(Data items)
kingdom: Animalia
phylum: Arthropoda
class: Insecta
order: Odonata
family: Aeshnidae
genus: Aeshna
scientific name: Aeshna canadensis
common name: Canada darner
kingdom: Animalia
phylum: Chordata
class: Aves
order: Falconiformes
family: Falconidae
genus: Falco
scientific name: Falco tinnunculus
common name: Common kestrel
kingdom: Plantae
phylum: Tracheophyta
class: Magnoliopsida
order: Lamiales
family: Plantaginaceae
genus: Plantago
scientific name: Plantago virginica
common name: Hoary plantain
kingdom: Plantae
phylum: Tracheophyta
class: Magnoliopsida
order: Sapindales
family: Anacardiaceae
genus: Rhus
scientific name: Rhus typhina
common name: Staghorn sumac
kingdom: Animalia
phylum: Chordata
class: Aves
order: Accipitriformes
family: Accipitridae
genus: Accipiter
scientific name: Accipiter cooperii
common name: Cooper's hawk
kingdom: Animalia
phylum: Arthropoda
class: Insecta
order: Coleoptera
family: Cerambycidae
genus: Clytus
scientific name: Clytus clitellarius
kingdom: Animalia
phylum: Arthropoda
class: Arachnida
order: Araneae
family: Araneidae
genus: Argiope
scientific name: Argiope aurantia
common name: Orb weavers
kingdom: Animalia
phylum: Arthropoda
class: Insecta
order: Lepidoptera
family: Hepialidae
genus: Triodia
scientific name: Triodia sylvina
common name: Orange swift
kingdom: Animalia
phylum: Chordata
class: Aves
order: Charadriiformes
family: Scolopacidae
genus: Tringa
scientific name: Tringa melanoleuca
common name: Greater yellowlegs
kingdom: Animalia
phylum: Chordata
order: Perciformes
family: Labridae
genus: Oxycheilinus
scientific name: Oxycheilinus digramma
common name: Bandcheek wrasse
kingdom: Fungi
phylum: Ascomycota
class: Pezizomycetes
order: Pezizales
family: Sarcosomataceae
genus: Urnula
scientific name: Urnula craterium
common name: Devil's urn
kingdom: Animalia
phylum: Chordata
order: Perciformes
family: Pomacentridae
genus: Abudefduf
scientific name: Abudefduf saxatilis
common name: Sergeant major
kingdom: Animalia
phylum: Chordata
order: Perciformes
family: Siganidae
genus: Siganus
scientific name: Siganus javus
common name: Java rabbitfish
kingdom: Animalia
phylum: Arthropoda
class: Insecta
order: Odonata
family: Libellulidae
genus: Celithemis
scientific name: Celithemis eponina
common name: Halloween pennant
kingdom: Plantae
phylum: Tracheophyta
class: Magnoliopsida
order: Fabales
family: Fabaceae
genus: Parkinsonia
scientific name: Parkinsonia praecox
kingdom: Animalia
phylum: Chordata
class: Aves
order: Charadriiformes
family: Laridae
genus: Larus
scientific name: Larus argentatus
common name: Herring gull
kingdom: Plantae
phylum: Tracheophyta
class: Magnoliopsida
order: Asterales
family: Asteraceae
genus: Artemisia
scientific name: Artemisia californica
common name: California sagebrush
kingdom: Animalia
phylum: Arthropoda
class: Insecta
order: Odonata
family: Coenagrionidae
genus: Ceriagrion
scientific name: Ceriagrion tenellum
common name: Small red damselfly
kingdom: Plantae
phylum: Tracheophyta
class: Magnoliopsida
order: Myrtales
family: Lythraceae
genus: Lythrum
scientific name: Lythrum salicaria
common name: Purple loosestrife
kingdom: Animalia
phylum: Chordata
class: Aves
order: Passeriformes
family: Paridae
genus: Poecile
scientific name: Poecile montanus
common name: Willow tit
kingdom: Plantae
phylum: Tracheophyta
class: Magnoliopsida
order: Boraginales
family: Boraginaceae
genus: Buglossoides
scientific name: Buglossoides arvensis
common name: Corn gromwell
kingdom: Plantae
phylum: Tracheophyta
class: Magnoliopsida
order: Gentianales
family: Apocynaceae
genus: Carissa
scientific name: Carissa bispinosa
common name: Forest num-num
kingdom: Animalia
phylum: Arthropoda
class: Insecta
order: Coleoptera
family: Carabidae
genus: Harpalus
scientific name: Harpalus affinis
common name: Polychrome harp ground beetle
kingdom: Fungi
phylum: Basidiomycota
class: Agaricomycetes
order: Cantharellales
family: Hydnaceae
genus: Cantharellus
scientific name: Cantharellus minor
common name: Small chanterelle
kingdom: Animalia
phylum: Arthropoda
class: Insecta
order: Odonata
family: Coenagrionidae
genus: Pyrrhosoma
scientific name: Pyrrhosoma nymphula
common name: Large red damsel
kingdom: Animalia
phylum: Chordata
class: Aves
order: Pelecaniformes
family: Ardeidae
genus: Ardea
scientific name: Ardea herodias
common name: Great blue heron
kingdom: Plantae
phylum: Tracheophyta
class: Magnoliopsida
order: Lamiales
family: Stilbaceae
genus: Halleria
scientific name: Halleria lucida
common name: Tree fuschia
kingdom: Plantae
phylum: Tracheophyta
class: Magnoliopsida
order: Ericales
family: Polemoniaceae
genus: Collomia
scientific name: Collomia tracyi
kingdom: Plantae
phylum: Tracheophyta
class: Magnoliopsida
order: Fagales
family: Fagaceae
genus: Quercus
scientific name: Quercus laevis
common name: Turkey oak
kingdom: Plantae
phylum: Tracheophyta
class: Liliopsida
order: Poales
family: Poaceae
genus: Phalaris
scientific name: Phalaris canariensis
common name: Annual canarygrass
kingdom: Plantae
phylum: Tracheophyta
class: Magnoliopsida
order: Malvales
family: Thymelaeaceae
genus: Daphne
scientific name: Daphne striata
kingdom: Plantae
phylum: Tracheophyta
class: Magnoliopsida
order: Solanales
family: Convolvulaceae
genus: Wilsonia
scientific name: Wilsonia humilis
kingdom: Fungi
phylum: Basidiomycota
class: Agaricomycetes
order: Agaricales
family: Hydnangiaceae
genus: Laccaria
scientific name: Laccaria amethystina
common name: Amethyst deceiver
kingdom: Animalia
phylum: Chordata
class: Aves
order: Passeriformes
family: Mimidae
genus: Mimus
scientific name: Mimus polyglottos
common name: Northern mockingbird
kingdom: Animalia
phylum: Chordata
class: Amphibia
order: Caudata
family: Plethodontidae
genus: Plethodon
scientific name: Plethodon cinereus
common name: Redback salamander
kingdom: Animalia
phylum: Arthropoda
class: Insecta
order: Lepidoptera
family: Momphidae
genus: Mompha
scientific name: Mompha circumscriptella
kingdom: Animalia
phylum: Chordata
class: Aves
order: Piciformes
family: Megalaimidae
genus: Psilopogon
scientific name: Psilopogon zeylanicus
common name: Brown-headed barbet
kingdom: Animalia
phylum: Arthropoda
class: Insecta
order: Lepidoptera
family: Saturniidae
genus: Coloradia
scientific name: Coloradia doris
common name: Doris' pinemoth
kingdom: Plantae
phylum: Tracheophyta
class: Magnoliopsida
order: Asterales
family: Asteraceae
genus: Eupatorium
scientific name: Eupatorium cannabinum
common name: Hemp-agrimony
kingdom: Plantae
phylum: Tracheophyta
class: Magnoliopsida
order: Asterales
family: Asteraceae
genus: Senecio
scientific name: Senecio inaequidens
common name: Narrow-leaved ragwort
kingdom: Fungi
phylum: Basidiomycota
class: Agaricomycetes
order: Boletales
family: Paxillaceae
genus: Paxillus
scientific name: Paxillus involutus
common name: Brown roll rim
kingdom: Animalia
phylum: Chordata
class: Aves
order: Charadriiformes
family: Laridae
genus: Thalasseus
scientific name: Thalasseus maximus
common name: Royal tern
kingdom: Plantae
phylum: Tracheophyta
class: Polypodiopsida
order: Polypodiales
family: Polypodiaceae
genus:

*What to produce*
Rewrite the data from the line containing "order: Boletales" through the final line. Swap "common name" for "vernacular name" and leave everything else unchanged.

*Full response*
order: Boletales
family: Paxillaceae
genus: Paxillus
scientific name: Paxillus involutus
vernacular name: Brown roll rim
kingdom: Animalia
phylum: Chordata
class: Aves
order: Charadriiformes
family: Laridae
genus: Thalasseus
scientific name: Thalasseus maximus
vernacular name: Royal tern
kingdom: Plantae
phylum: Tracheophyta
class: Polypodiopsida
order: Polypodiales
family: Polypodiaceae
genus:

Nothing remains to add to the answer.